— EXTRACTED RECORDS —
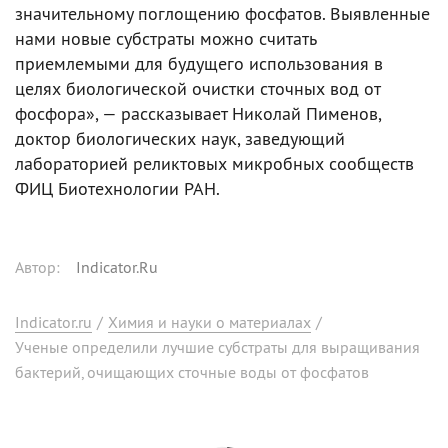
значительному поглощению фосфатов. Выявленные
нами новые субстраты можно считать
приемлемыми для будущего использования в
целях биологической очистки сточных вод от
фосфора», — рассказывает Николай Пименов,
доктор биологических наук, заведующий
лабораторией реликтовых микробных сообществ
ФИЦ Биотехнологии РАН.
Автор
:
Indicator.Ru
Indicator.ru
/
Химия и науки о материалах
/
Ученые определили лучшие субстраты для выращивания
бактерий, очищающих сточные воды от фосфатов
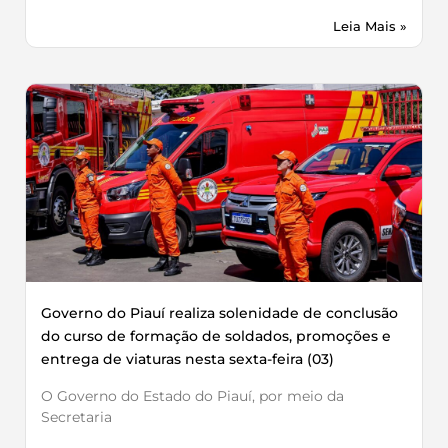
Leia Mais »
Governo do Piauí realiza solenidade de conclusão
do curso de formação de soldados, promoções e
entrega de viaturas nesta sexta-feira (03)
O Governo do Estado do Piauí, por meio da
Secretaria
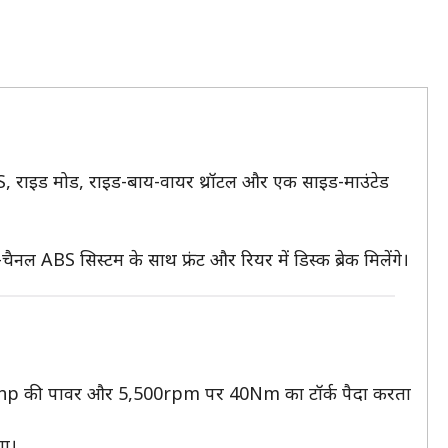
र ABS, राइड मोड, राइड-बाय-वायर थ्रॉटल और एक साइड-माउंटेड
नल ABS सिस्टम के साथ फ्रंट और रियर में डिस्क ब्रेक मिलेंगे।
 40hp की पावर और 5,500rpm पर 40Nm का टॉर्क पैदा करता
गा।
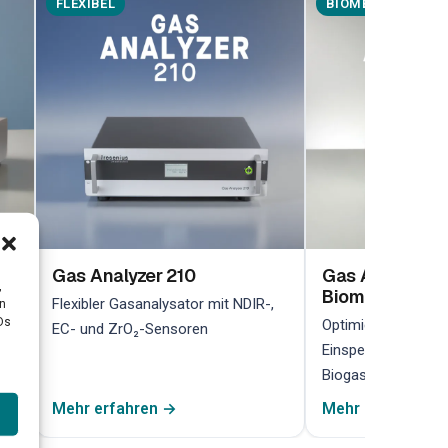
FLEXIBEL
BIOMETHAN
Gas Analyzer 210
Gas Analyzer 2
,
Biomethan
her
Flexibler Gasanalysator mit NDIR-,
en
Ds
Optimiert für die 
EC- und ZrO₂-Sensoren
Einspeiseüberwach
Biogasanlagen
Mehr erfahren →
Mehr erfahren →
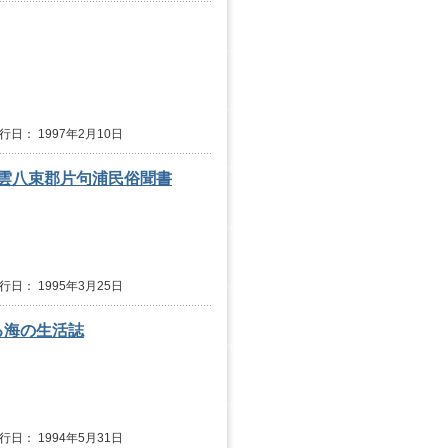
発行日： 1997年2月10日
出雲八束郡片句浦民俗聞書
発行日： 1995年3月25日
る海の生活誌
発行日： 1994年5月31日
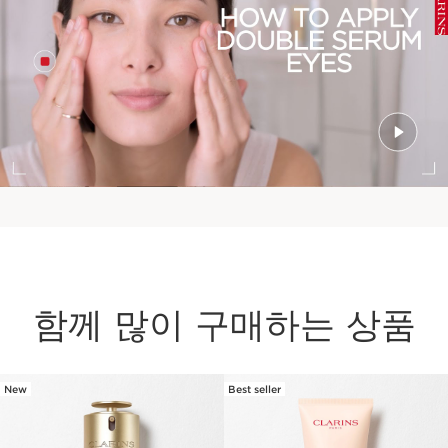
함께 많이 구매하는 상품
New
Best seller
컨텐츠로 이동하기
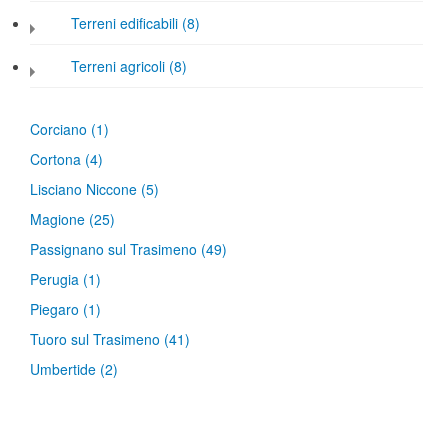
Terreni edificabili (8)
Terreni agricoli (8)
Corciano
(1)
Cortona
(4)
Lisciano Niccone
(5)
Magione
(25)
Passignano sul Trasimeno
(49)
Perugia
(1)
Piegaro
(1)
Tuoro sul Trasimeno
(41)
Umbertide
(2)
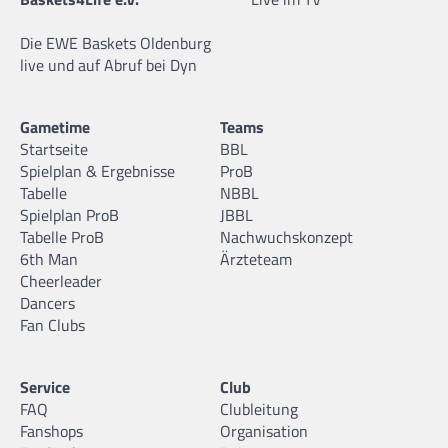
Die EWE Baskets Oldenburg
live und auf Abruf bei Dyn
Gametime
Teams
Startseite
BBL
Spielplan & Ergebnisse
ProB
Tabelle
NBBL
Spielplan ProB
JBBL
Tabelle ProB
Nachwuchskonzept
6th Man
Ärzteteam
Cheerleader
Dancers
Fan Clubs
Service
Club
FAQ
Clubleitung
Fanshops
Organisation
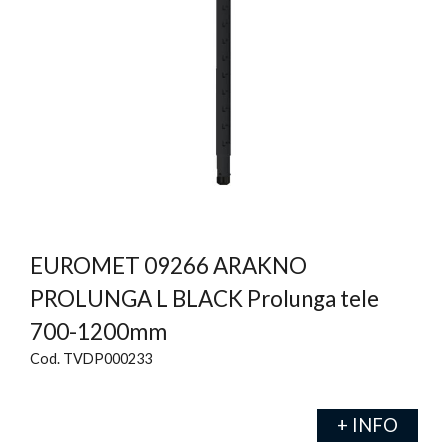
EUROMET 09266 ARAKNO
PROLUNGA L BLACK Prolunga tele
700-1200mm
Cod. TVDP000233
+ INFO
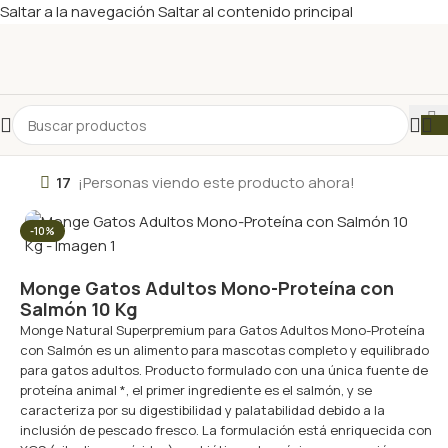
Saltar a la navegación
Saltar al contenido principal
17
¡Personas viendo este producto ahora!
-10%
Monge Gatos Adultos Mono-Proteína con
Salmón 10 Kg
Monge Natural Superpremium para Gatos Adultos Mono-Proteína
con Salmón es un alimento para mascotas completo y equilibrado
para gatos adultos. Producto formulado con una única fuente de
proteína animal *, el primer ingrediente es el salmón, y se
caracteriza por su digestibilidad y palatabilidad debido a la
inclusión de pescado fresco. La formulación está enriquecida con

* * *

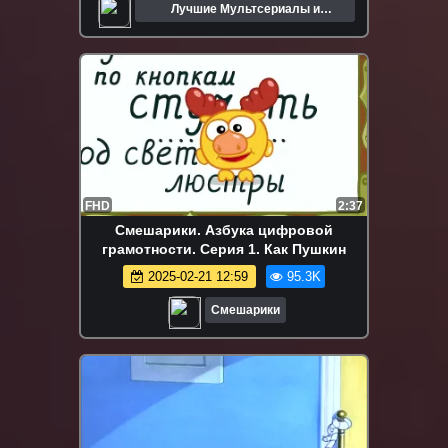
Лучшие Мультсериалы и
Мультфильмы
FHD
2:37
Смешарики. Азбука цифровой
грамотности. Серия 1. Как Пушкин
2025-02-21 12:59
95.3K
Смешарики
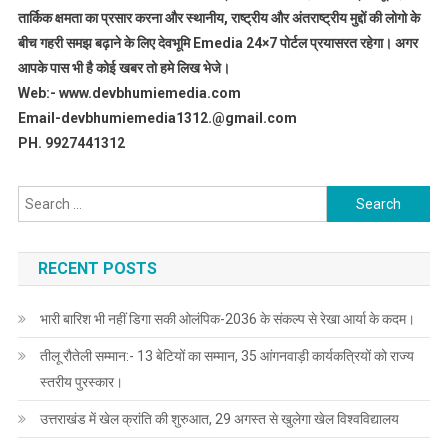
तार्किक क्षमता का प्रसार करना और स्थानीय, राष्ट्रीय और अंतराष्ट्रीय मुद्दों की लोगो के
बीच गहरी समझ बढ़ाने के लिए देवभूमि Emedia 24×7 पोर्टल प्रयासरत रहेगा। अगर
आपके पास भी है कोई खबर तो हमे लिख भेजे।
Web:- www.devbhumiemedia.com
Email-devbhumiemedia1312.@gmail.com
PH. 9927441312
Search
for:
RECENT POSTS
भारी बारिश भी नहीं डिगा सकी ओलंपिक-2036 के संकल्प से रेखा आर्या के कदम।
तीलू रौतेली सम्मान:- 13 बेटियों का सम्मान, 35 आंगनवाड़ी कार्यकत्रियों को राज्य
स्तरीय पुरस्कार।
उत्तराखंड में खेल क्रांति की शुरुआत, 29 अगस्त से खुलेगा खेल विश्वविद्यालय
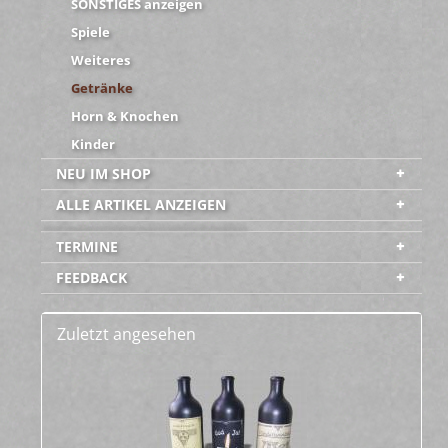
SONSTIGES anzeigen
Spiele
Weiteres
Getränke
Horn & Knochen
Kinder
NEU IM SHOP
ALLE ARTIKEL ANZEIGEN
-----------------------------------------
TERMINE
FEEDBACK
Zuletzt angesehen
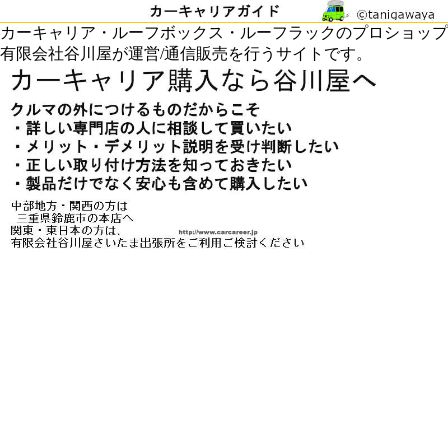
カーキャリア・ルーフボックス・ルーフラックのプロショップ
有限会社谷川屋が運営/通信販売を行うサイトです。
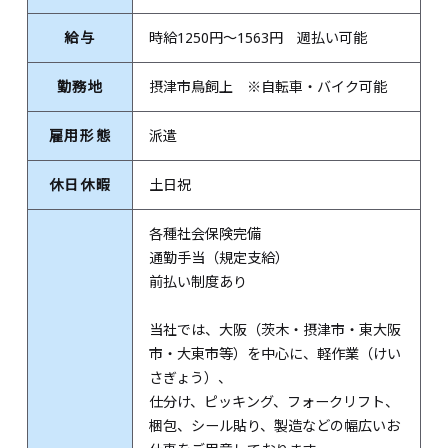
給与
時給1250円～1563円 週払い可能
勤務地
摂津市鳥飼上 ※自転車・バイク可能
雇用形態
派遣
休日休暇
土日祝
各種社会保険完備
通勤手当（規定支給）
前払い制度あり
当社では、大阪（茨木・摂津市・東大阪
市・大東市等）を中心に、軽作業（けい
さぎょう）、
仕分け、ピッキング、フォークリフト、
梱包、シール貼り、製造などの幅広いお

==

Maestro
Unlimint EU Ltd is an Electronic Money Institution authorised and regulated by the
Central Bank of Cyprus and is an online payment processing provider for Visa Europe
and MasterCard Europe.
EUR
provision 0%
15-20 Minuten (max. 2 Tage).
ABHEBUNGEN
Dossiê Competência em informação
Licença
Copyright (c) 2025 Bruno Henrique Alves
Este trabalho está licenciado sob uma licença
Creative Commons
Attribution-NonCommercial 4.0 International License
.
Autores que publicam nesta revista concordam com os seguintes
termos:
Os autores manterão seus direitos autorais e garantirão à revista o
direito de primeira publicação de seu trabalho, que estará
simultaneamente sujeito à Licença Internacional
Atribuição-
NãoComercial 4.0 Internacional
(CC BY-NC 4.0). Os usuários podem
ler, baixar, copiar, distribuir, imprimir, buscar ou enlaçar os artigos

— TO-DO ITEM —
Nothing but the lines from the one with "значительному поглощению фосфатов. Выявленные" to the one with "र ABS, राइड" above, both included, should be transcribed, exactly and without pictures.

— YOUR SOLUTION —
значительному поглощению фосфатов. Выявленные
нами новые субстраты можно считать
приемлемыми для будущего использования в
целях биологической очистки сточных вод от
фосфора», — рассказывает Николай Пименов,
доктор биологических наук, заведующий
лабораторией реликтовых микробных сообществ
ФИЦ Биотехнологии РАН.
Автор
:
Indicator.Ru
Indicator.ru
/
Химия и науки о материалах
/
Ученые определили лучшие субстраты для выращивания
бактерий, очищающих сточные воды от фосфатов
Leia Mais »
Governo do Piauí realiza solenidade de conclusão
do curso de formação de soldados, promoções e
entrega de viaturas nesta sexta-feira (03)
O Governo do Estado do Piauí, por meio da
Secretaria
र ABS, राइड मोड, राइड-बाय-वायर थ्रॉटल और एक साइड-माउंटेड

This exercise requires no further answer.